What is expected: Recast the material between the line holding "Check - thermometer" and the line holding "Indicated value: 51.3780 m³", inclusive, as a two-column CSV with columns instruction and reading. Give one row per instruction, with the instruction and the value recorded for it each in a single quoted field, turn line breaks into spaces, and leave the pictures out.

Records supplied:
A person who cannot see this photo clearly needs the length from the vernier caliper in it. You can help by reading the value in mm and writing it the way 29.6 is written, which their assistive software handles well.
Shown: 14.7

==

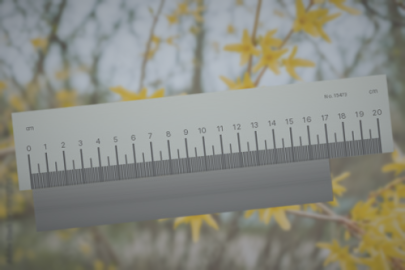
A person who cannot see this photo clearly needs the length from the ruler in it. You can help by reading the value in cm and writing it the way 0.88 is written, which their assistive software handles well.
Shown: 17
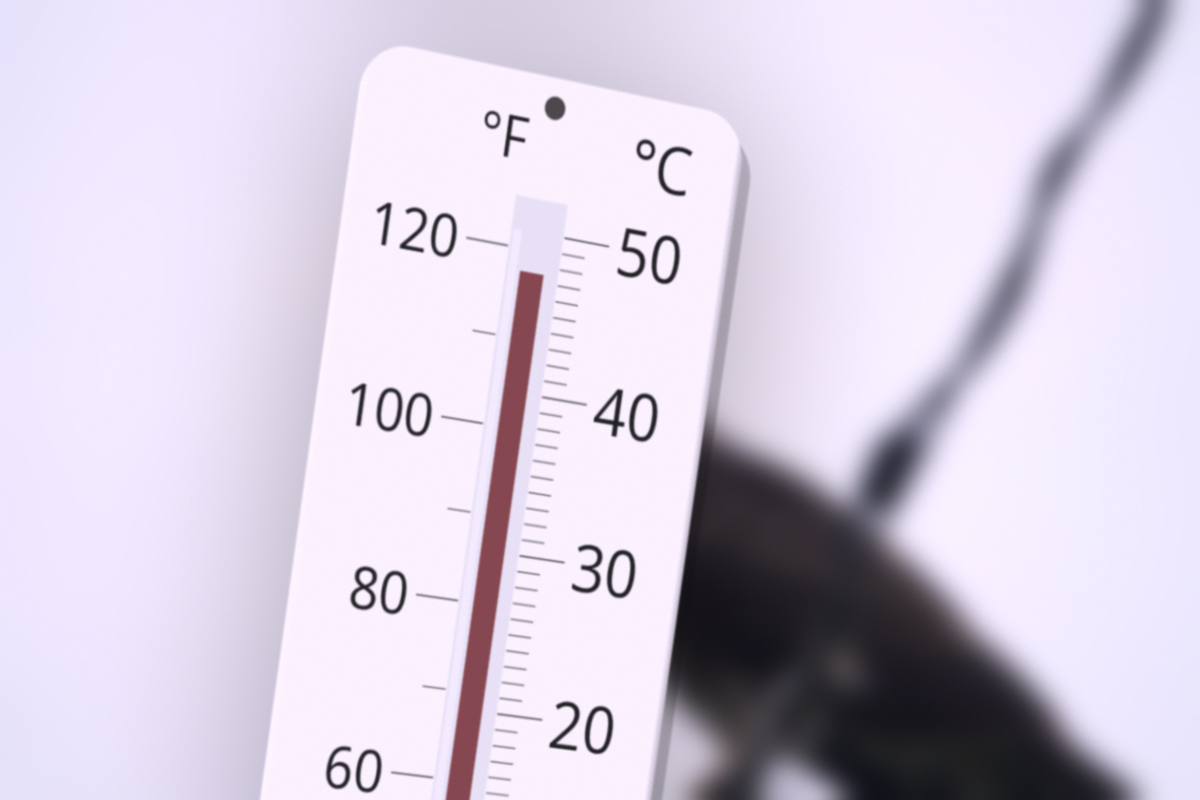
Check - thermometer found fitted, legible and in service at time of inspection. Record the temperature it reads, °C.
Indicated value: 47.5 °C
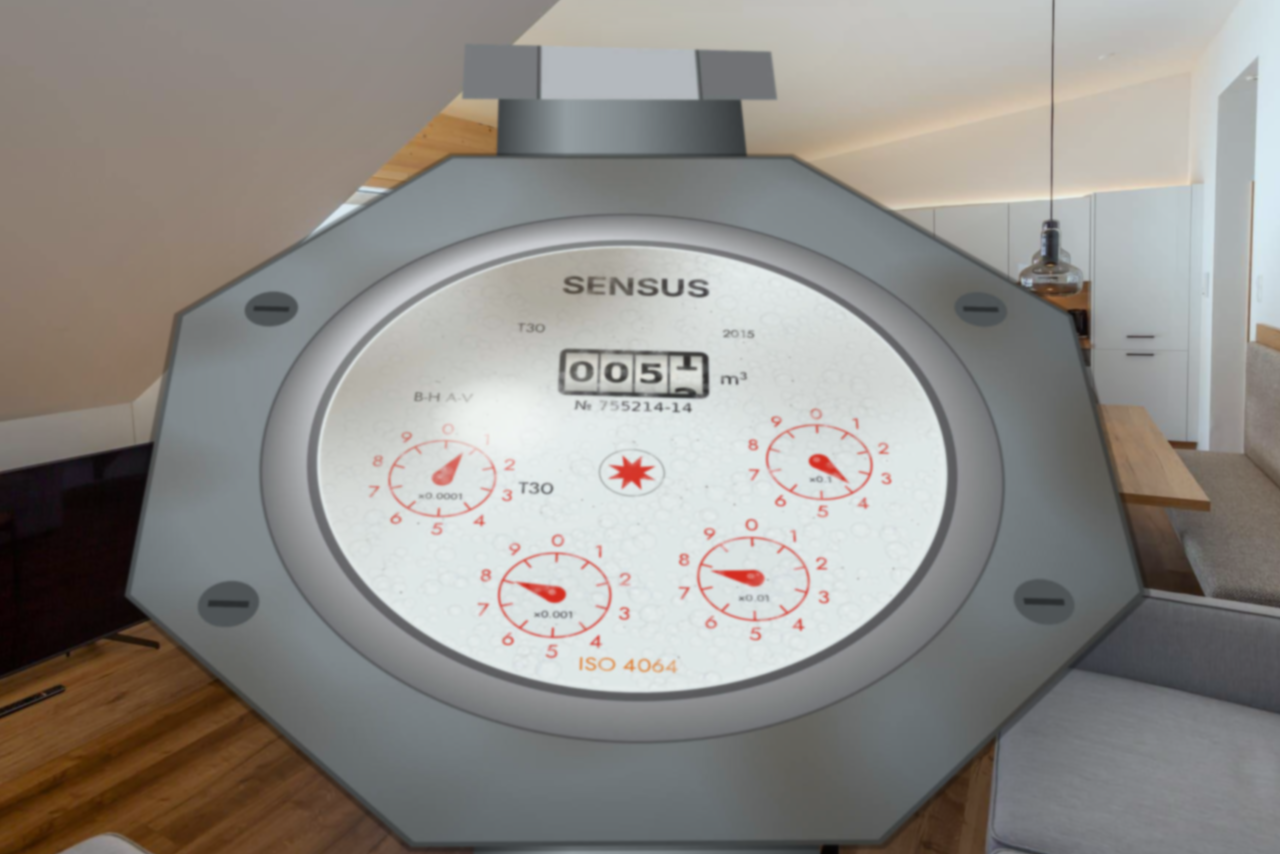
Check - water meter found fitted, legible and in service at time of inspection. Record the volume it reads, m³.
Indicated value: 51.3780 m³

Answer for this exercise:
instruction,reading
"Check - thermometer found fitted, legible and in service at time of inspection. Record the temperature it reads, °C. Indicated value:","47.5 °C"
"Check - water meter found fitted, legible and in service at time of inspection. Record the volume it reads, m³. Indicated value:","51.3780 m³"